The HMV chain of music and DVD retailers in the U.K. has filed for administrative protection, the British equivalent of Chapter 11 bankruptcy.
The first HMV store opened in London in 1921, and as of today the company is going in to what is known as administration – the U.K. version of bankruptcy – and being delisted from the London Stock Exchange. The company currently operates 239 stores across Britain, Ireland, Scotland, Singapore and Hong Kong, and it employs around 4,350 people globally.
Opened originally as a gramophone record shop with a logo of a dog listening to an album – “HMV” actually stands for ‘His Master’s Voice’ – the company morphed over the years, lessening its reliance on music while increasing its selection of DVDs and Blu-ray. As online competition grew in both fields, and despite increased sales during the holiday shopping season, the retailer has been unable to reach agreements with its creditors to keep things moving.

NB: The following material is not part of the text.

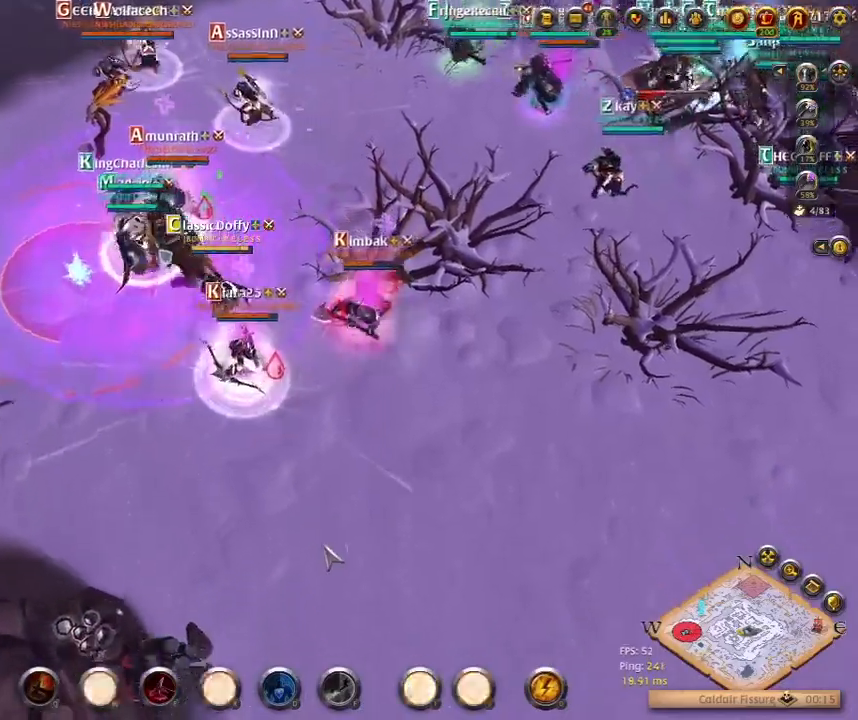
{"keys": [], "events": []}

As with bankruptcy in the U.S. this does not mean that the company is dead and gone, and it could potentially emerge from administration should it find financial backing. “Certainly, there isn’t a 240-store business out there and I suspect that, if we do get an HMV out of this administration that has a few year’s future, it will be substantially smaller than the company that is existing today,” CMU Daily business editor Chris Cook told the BBC.
Should HMV close, this will be the last of the “high street” music retailers to go as the likes of Tower and Virgin have already shut their doors. All that will be left in the way of music retailers in the U.K. will be online vendors, grocery stores that carry the biggest artists and a selection of independent retailers. Seeing as current surveys of British retail space show that one out of every 10 retail spots are currently vacant, it isn’t surprising to see the one of the last outposts of physical media in an increasingly digital age would have issues surviving.
We’ll keep an eye out for developments in the survival of HMV, but we have to agree with Cook. Should the company even survive, it is going to be a greatly trimmed down version of its former self.